What you are asked to do: Going down the data below, set down exactly the line with "Monde des Phas" and each line after it through the line with "siéger dans une"; no other lines.

:: Material for this exercise ::

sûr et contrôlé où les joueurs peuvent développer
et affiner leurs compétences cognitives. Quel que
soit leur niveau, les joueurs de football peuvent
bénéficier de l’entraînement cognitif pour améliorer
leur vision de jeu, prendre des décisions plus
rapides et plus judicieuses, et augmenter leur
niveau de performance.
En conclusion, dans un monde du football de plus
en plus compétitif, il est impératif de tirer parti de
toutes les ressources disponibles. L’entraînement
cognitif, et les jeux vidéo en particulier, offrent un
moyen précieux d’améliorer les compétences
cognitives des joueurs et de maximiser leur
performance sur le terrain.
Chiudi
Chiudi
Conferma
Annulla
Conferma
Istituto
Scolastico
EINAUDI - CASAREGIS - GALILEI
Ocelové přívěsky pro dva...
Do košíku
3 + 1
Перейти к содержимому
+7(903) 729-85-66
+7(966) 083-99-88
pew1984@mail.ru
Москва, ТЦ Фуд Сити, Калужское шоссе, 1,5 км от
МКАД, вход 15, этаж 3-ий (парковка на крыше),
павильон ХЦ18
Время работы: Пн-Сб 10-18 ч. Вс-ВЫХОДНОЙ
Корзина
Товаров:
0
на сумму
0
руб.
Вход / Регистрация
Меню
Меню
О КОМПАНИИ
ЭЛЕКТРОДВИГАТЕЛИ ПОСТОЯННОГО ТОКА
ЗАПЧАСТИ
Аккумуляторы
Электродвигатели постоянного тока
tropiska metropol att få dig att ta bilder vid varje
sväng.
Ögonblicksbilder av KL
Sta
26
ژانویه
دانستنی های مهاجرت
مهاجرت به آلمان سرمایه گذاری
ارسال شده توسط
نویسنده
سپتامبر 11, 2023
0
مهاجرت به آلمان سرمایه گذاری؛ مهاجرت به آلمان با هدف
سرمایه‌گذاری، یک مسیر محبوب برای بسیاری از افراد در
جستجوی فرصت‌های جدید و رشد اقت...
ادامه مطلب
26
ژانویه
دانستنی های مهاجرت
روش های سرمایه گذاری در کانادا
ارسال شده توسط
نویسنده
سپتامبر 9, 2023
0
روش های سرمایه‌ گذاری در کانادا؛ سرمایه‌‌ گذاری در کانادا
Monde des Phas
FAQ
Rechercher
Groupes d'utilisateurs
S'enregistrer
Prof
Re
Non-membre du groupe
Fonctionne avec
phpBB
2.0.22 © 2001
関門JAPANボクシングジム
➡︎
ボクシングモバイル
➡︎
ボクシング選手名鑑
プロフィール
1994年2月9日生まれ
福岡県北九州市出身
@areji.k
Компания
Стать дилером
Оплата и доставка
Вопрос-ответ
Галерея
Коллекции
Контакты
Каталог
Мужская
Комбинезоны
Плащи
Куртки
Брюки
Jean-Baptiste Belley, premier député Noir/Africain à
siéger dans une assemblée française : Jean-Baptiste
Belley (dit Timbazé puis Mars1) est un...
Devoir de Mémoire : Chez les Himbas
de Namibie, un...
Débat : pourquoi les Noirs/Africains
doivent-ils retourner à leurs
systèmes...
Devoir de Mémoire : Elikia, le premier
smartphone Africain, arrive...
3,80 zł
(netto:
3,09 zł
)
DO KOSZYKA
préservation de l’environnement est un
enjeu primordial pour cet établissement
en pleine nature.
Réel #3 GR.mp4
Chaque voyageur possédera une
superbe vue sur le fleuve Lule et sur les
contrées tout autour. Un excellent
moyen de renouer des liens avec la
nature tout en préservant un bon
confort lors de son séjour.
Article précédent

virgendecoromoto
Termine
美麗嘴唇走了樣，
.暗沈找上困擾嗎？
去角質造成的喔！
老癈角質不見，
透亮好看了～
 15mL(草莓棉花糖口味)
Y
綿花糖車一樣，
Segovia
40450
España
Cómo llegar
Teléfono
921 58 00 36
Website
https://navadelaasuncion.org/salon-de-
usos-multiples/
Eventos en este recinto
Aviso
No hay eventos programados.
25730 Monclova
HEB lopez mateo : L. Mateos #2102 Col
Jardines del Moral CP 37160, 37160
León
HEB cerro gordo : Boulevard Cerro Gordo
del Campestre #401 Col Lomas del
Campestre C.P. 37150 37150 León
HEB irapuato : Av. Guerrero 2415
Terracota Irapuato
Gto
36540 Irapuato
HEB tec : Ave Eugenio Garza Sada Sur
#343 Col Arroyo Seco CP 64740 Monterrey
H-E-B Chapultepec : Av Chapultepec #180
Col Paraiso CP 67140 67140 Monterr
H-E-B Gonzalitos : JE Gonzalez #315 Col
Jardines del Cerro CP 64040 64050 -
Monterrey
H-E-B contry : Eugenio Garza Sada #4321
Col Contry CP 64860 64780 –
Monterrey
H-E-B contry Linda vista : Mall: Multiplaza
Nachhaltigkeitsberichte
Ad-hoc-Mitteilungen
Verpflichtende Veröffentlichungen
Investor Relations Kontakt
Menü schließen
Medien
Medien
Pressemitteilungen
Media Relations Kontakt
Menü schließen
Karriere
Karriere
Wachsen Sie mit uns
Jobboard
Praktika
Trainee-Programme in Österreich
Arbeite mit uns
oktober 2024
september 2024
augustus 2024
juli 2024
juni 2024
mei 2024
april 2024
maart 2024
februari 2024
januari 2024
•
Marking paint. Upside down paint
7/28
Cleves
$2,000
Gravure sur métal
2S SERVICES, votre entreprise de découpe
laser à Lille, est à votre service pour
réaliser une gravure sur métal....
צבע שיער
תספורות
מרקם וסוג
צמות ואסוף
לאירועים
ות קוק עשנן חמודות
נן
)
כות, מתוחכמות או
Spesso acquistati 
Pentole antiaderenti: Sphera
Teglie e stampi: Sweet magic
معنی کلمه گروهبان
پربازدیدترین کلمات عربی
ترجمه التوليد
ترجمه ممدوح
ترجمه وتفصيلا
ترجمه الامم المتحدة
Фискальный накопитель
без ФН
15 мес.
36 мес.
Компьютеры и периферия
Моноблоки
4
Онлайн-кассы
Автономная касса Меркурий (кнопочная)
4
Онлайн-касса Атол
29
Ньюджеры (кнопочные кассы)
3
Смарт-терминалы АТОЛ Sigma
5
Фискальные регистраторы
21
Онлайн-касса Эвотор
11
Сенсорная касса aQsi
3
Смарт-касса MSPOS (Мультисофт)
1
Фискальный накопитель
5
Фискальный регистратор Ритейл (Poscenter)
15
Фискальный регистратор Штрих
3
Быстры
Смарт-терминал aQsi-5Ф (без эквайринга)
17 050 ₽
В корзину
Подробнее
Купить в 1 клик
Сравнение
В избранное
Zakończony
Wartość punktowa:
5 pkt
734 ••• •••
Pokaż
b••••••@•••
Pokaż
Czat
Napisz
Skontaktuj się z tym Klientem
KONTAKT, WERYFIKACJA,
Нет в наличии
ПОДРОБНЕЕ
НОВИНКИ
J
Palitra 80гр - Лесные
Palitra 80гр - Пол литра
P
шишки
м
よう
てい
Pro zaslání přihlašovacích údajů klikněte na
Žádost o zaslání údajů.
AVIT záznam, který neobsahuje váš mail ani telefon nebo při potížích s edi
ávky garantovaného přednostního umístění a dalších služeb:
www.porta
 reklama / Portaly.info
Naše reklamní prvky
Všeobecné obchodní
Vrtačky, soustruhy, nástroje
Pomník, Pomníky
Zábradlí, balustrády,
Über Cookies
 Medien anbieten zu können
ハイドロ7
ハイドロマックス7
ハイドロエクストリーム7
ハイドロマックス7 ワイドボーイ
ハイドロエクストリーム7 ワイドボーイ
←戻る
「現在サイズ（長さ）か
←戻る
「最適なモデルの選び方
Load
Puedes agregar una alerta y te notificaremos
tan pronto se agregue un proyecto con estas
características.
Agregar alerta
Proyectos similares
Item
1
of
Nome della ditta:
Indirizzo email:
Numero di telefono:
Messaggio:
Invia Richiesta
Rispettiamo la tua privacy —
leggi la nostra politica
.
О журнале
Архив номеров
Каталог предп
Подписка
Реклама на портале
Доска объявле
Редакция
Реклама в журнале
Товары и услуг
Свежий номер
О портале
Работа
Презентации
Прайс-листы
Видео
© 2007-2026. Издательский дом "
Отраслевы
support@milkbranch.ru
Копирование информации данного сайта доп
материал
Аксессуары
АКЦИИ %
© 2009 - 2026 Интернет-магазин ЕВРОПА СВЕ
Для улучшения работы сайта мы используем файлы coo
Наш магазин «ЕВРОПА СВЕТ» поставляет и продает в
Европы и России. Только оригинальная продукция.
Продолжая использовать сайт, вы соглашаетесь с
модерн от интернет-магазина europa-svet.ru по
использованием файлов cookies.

:::

Result of this task:
Monde des Phas
FAQ
Rechercher
Groupes d'utilisateurs
S'enregistrer
Prof
Re
Non-membre du groupe
Fonctionne avec
phpBB
2.0.22 © 2001
関門JAPANボクシングジム
➡︎
ボクシングモバイル
➡︎
ボクシング選手名鑑
プロフィール
1994年2月9日生まれ
福岡県北九州市出身
@areji.k
Компания
Стать дилером
Оплата и доставка
Вопрос-ответ
Галерея
Коллекции
Контакты
Каталог
Мужская
Комбинезоны
Плащи
Куртки
Брюки
Jean-Baptiste Belley, premier député Noir/Africain à
siéger dans une assemblée française : Jean-Baptiste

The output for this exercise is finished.